In general, it's a good thing if somebody isn't getting so close that you feel like your personal space is being invaded. But it can work the other way as well. If they're noticeably moving away from you if you try to get too close, or maintaining such a larger-than-usual distance from you that it starts to feel weird, this could be a subconscious signal. When you take one step forward and they take one step back, they're telling you, "Back off, buster!"

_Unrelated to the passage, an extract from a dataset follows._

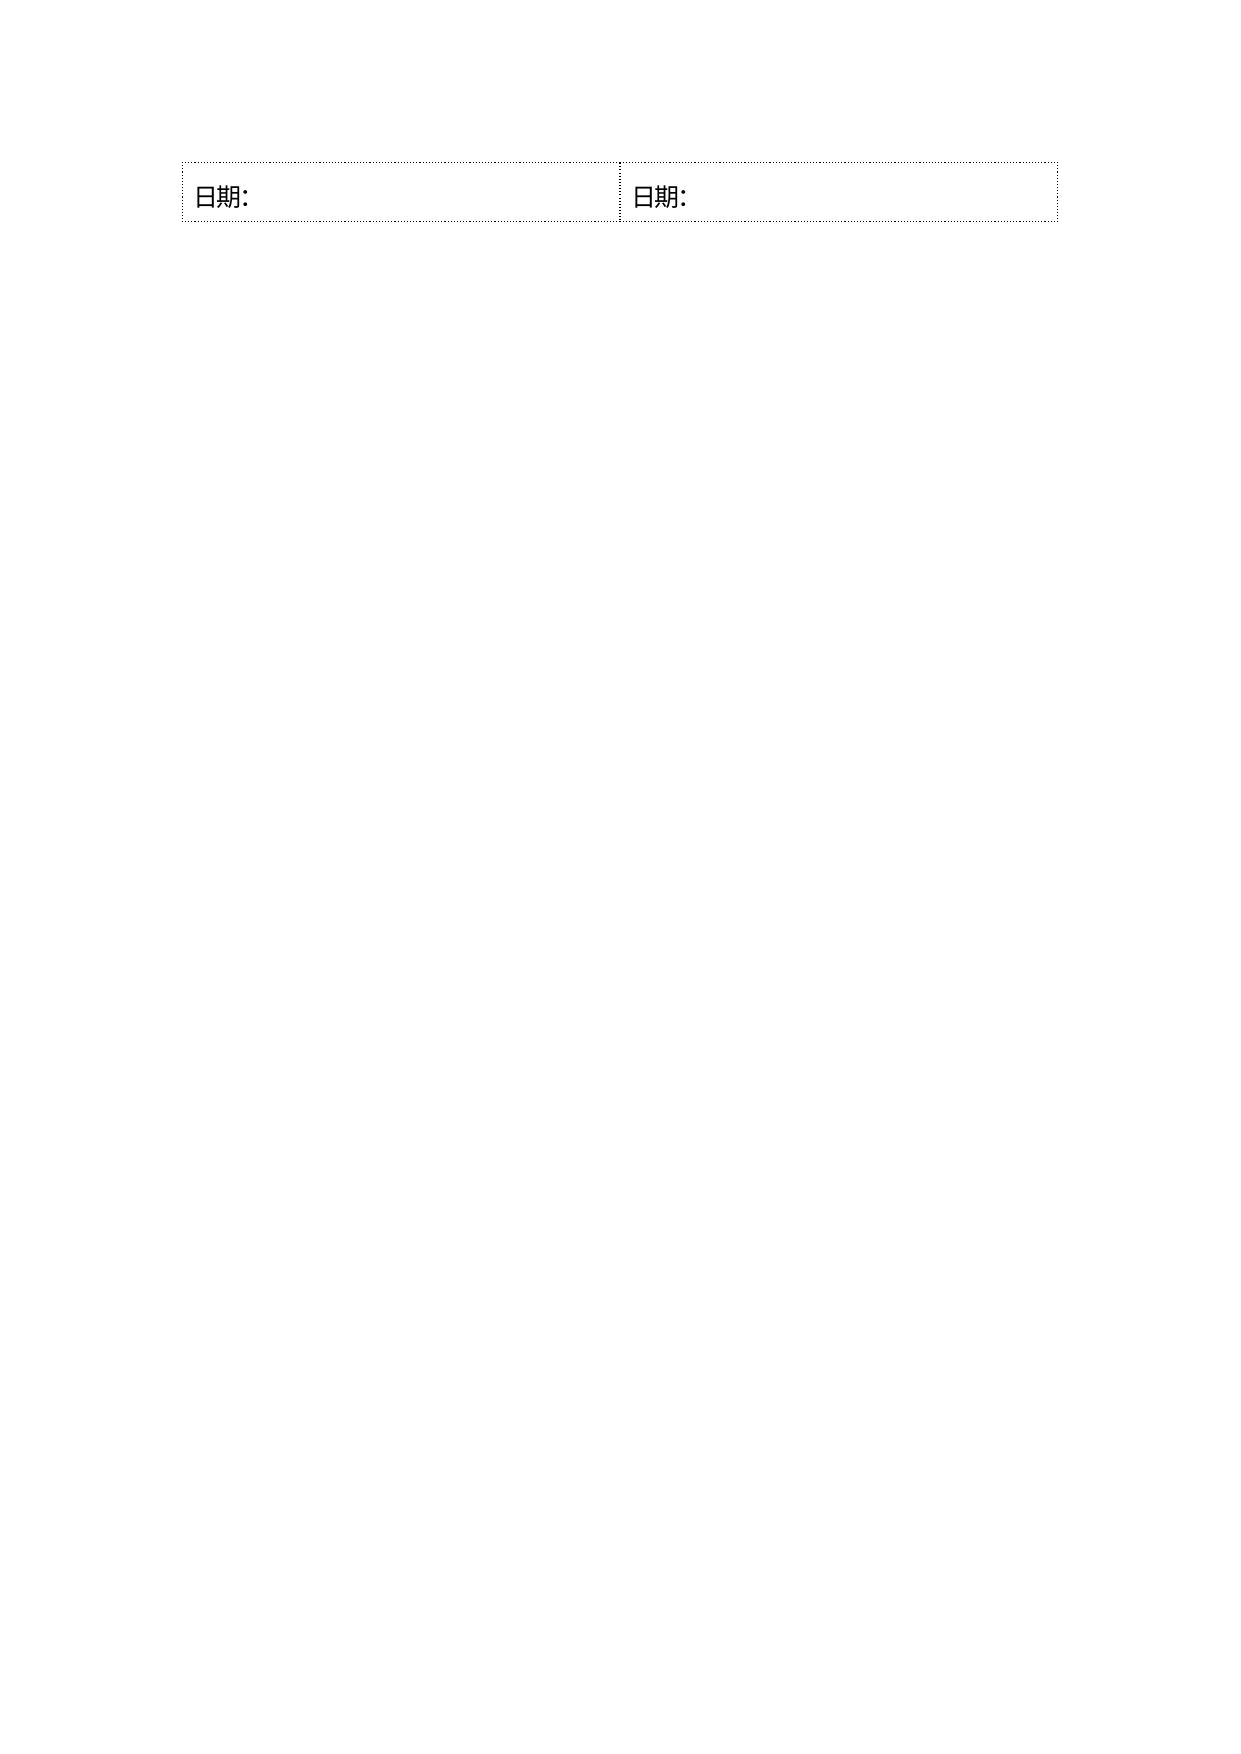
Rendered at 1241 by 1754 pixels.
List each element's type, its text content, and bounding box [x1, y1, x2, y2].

table_cell 日期： [183, 162, 620, 221]
table_cell 日期： [620, 162, 1058, 221]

Nobody argues with you. Ever.
You only fight with the ones you love. That may not make much sense in theory, but there's more truth there than you realize. If somebody argues with you, it's because they legitimately care about your opinions and want to change your perspective. If people you consider your friends never push back and argue with you, even when you know that they know you're wrong, that likely means they've given up on you.
You're never in group photos on social media.
Yes, most of what's on social media is fake. As countless studies have shown, people tend to present a socially desirable reflection of themselves on sites like Facebook and Instagram. It may not be the reality, but it's the reality they want to present to the world. And if you're not included in any of it, well, that's a bad sign.
You go in for the hug, they go for the handshake.
The physical touch of another human being causes our levels of oxytocin to rise, which reduces fear and increases trust, generosity, and empathy. Refusing that contact, or insisting on the least-possible level of physical interaction, can only mean that someone is not ready or willing to feel that level of empathy and trust with you.
They avoid eye contact.
As Ralph Waldo Emerson once wrote, "The eyes of men converse as much as their tongues." So if someone is looking anywhere but at you, chances are they'd rather be anywhere but with you.
They cross their arms whenever you're talking.
It's a classic gesture of defensiveness, a way of creating a barrier between you and something (or someone) you don't particularly care for. It's the opposite of opening and welcoming. It's saying, "No. Stay away. Whatever you're saying right now, I don't want to hear it."
They answer a phone call while you're in the middle of a sentence.
It's possible they're just a self-centered jerk who doesn't realize what a social faux pas this is. Or, you might be being the insufferable jerk so they're answering a phone call while you're talking because they just can't with you anymore.
They don't ask you personal questions.
We all love talking about ourselves. That's just a given, right? And when people pry us to reveal more about ourselves, or ask follow-up questions, we tend to like them more—at least according to Harvard researchers. But when they avoid asking anything even remotely personal about you, that's a pretty big indication that you're not in the company of someone hoping for a long-term friendship with you.